I need some perl wisdom!

Replies are listed 'Best First'.
Re: Opening certain files
by Corion (Patriarch) on Nov 08, 2010 at 21:45 UTC

    Basically, you read a number of bytes from the file, and then unpack the values from the data read. Knowing how many bytes to read involves manual computation, as Perl doesn't know, what C compiler/struct alignment were used. If you want total overkill, there is Convert::Binary::C, which can talk to your C compiler and ask it.

Re: Opening certain files
by ikegami (Patriarch) on Nov 08, 2010 at 21:54 UTC

    It's odd that you talk of the file being defined in terms of C++ structs, since I think C++ doesn't define the memory layout of structs.

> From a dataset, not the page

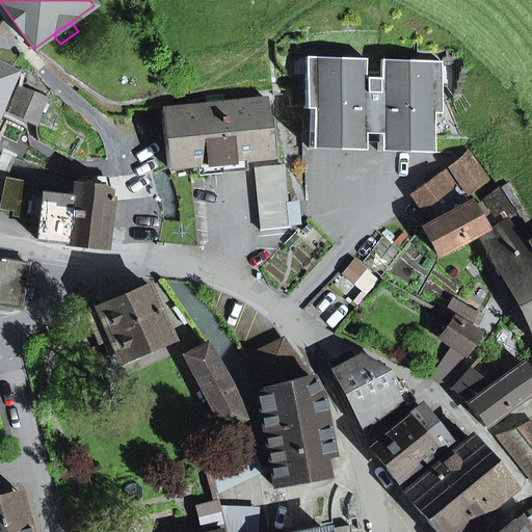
[(378,136),(378,152),(431,153),(432,113),(440,113),(441,61),(381,59),(380,78),(365,78),(366,59),(307,57),(304,109),(311,109),(310,149),(363,151),(363,136),(378,136)]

    There is Convert::Binary::C, but it's usually simpler just to use unpack. You can read blocks of the appropriate size using read or by setting $/ appropriately with readline (aka <>).

    (Too slow!)

      Would the readline approach still work if it was a packed binary file, with fixed size records ("structs") with no end-of-record indicator?

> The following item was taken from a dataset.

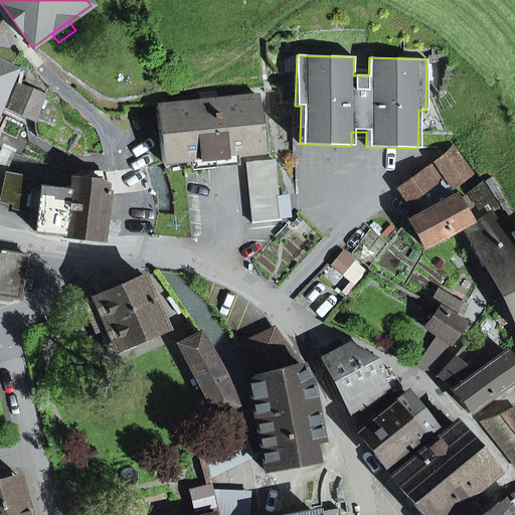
[(0,106),(6,93),(15,71),(16,69),(0,62),(0,106)]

      In this case, wouldn't it be necessary to binmode the filehandle and read the required number of bytes, before unpacking?

        Would the readline approach still work if it was a packed binary file, with fixed size records ("structs") with no end-of-record indicator?

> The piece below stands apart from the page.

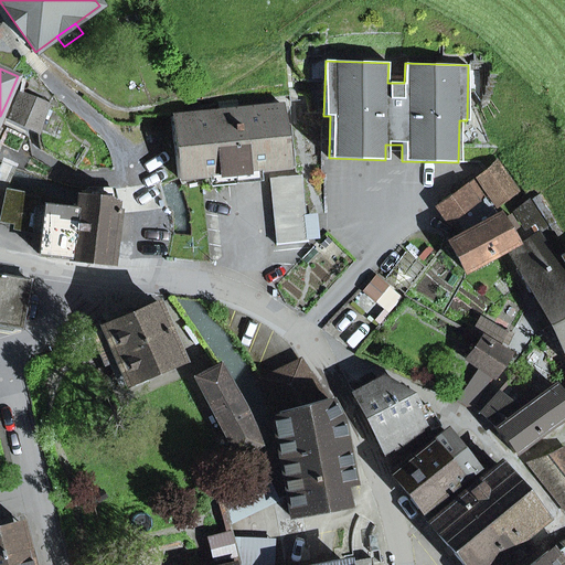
[(20,92),(23,82),(17,78),(7,102),(13,105),(8,117),(39,131),(50,104),(20,92)]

        I said it would. Did you got read the documentation to which I linked?

        wouldn't it be necessary to binmode the filehandle

        Yes, no matter which method you use.

Re: Opening certain files
by cdarke (Prior) on Nov 09, 2010 at 08:59 UTC
    To expand on ikegami's comment, you should be careful of packing. You might know this, and apologies if you do, but members of a struct might have pad bytes added by the compiler to force those members onto boundaries, depending on the type. For example:
    struct mystruct { char a; int b; char c; };
    would be 12 bytes on many 32-bit compilers, adding 3 bytes after each char to align the int on a word bounday, and to make the struct a whole number of words. You have to be aware of the padding which can vary between compilers, command-line options, and pragmas (some compilers support #pragma packed).

    If it was me then I would write a wrapper in XS to read the C++ output, but then I am a sucker for making work for myself.

      I certainly would consider that approach in, for example, a module that might be deployed on different computers.   If you know that the file layout is (and will forever remain) stable, as will the source of that data file, then you might reasonably get away with using pack/unpack, which of course is designed expressly for this sort of thing.

      Any such program should aggressively check for errors in the input, particularly any which imply that the unpack-information does not coincide with the data.   Realistically, only the computer itself can guard against “garbage in, garbage out stay forever” in this case.   The input program is the entire system’s first line of defense, and so it should treat every record as “Fubar until proven otherwise.”   (The “inefficiency” (sic) of doing this should be of no concern whatever.)

Re: Opening certain files
by tod222 (Pilgrim) on Nov 09, 2010 at 05:01 UTC

    If you know the layout of the data types in bits, bytes, and words then it's a simple matter of unpacking the data once you've read it in.

    See the unpack function and the tutorial on pack and unpack.